Dr Carr has however set up a fatal IV infusion and been one of the last people in the room for a handful of terminally ill cancer, respiratory and cardiac patients who asked for help to end their lives.
“I’ve been to a woman’s house where 12 relatives were crowded around her bed, taking the last photographs, kissing her goodbye, and then I asked them all to leave bar her husband while I put the drip in,” he recalls.
“She died very quietly, very peacefully with just me and her husband there, with all the rest of the relatives having said their goodbyes, waiting outside.
“It was one of the most gentle, beautiful experiences, incredibly moving, but it was from her point of view exactly what she wanted.”
He insists voluntary assisted dying, and better end-of-life care, are not mutually exclusive, and that the argument in favour of medical help to pass is about giving patients a choice.
“Everyone should have access to high-quality palliative care, but just putting money into palliative care will not relieve the suffering of this small group of people,” he says.

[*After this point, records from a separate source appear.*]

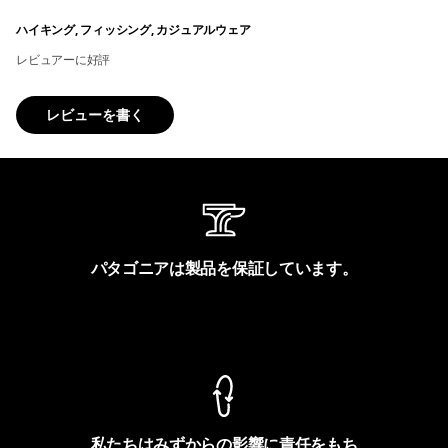
ハイキング, フィッシング, カジュアルウェア
レビュアーに好評
レビューを書く
パタゴニアは製品を保証しています。
製品保証を見る
私たちはみずからの影響に責任をもち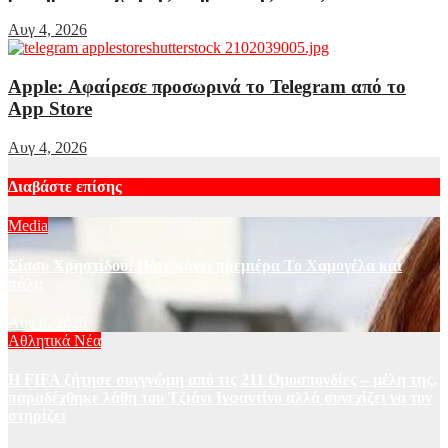
Αυγ 4, 2026
Apple: Αφαίρεσε προσωρινά το Telegram από το
App Store
Αυγ 4, 2026
Διαβάστε επίσης
Media
Σίσσυ Χρηστίδου: Πότε κάνει πρεμιέρα Το Χαμογέλα και
πάλι;
Αυγ 6, 2026
Αθλητικά Νέα
Η FIFA ζήτησε συγγνώμη από τις 211 Ομοσπονδίες – μέλη της,
παραδέχθηκε λάθη του Τζιάνι Ινφαντίνο αλλά συνεχίζει να τον
στηρίζει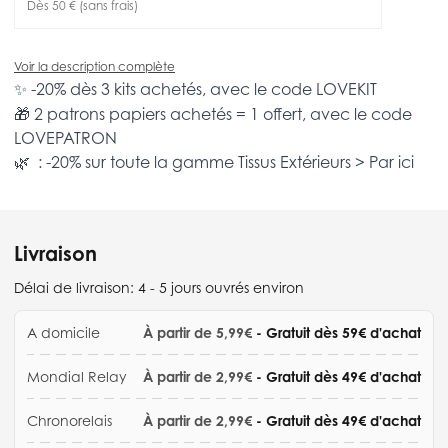
Dès 50 € (sans frais)
Voir la description complète
✨ -20% dès 3 kits achetés, avec le code
LOVEKIT
🎁 2 patrons papiers achetés = 1 offert, avec le code
LOVEPATRON
🌿 : -20% sur toute la gamme
Tissus Extérieurs >
Par ici
Livraison
Délai de livraison:
4 - 5 jours ouvrés environ
A domicile
À partir de 5,99€
- Gratuit dès 59€ d'achat
Mondial Relay
À partir de 2,99€
- Gratuit dès 49€ d'achat
Chronorelais
À partir de 2,99€
- Gratuit dès 49€ d'achat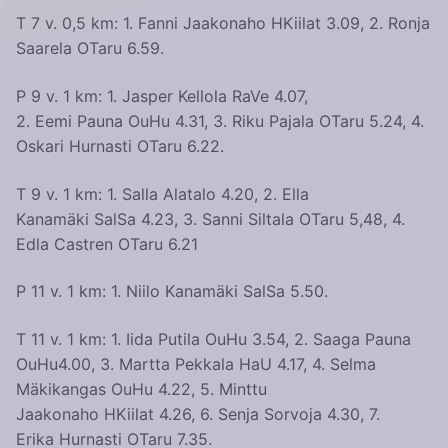
T 7 v. 0,5 km: 1. Fanni Jaakonaho HKiilat 3.09, 2. Ronja
Saarela OTaru 6.59.
P 9 v. 1 km: 1. Jasper Kellola RaVe 4.07,
2. Eemi Pauna OuHu 4.31, 3. Riku Pajala OTaru 5.24, 4.
Oskari Hurnasti OTaru 6.22.
T 9 v. 1 km: 1. Salla Alatalo 4.20, 2. Ella
Kanamäki SalSa 4.23, 3. Sanni Siltala OTaru 5,48, 4.
Edla Castren OTaru 6.21
P 11 v. 1 km: 1. Niilo Kanamäki SalSa 5.50.
T 11 v. 1 km: 1. Iida Putila OuHu 3.54, 2. Saaga Pauna
OuHu4.00, 3. Martta Pekkala HaU 4.17, 4. Selma
Mäkikangas OuHu 4.22, 5. Minttu
Jaakonaho HKiilat 4.26, 6. Senja Sorvoja 4.30, 7.
Erika Hurnasti OTaru 7.35.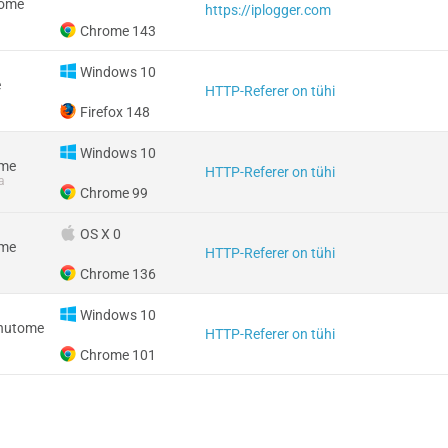
tome
https://iplogger.com
Chrome 143
Windows 10
e
HTTP-Referer on tühi
Firefox 148
Windows 10
ome
HTTP-Referer on tühi
a
Chrome 99
OS X 0
ome
HTTP-Referer on tühi
Chrome 136
Windows 10
 nutome
HTTP-Referer on tühi
Chrome 101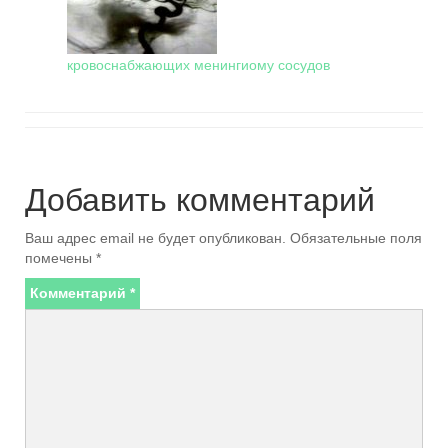
кровоснабжающих менингиому сосудов
Добавить комментарий
Ваш адрес email не будет опубликован.
Обязательные поля
помечены
*
Комментарий
*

“For this group of people, the only way you’re going to relieve their suffering effectively is by providing them with a voluntary assisted dying option.”
Victoria’s legislation is viewed as the world’s safest and most safeguarded.
Doctors and advocates say it wouldn’t have passed parliament without restrictions such as prohibiting doctors from initiating the conversation about voluntary assisted dying, or the six-month and twelve-month prognosis limits.
It has resulted in some practical difficulties for doctors trying to estimate how long their patients could live, and there are concerns it is not accessible to less educated patients or those whose first language isn’t English.
“It’s certainly true that we are unhappy about the prohibition for doctors raising it with patients, because it’s ridiculous that something which is a patient’s legal right, that’s a medical procedure, we are banned from advising them,” Dr Carr says.
“It’s a little bit like saying if I was a cardiologist, I could tell people about medications they can take, but I can’t tell them about bypass surgery.”
The prohibition and prognosis safeguards were left out of Western Australia’s new law and was ditched by Professors Lindy Willmott and Ben White, who drafted the regulations now under review in Queensland.
“It’s a really, really hard job to draft a regime that allows access to voluntary assisted dying by people who should get access and at the same time havs sufficient safeguards so that vulnerable people are protected,” Professor Willmott says.
“Coming back to the Victorian legislation, one of the concerns that Ben and I had was that there are so many safeguards and the regime is so complex, that that might put up some barriers for people getting access.”
Under the Queensland draft, patients seeking voluntary assisted dying must have an incurable disease, which must be advanced, progressive and fatal.
The parliamentary committee that investigated the issue recommended there be no time limits on a person’s assisted death, and that those with a mental health illness should not have their access blocked, as long they can make decisions.
“Members of the community said the bill didn’t go far enough and wanted to be able to access voluntary assisted dying when they have dementia but no longer have the capacity to make those decisions, through directives laid out in advance,” Professor White adds.
“When they no longer recognise their family, and they can’t do things, and they’re sitting in a corner all day, they want assistance to die, but won’t be able to ask for it because they won’t have decision-making capacity.
“That was the main feedback, that they wished it went further.”
Marj Lawrence counts herself a lucky woman for the life she has lived and the family she has raised.
She says the prospect of being able to avoid the lengthy and painful deaths her loved ones experienced gives her comfort as she gets older.
“Knowing that I have control at the end of my life, I can’t tell you how much that is worth,” Ms Lawrence says.
“I think if we had a dying with dignity law, everybody would have access to that information, and they wouldn’t have to worry.”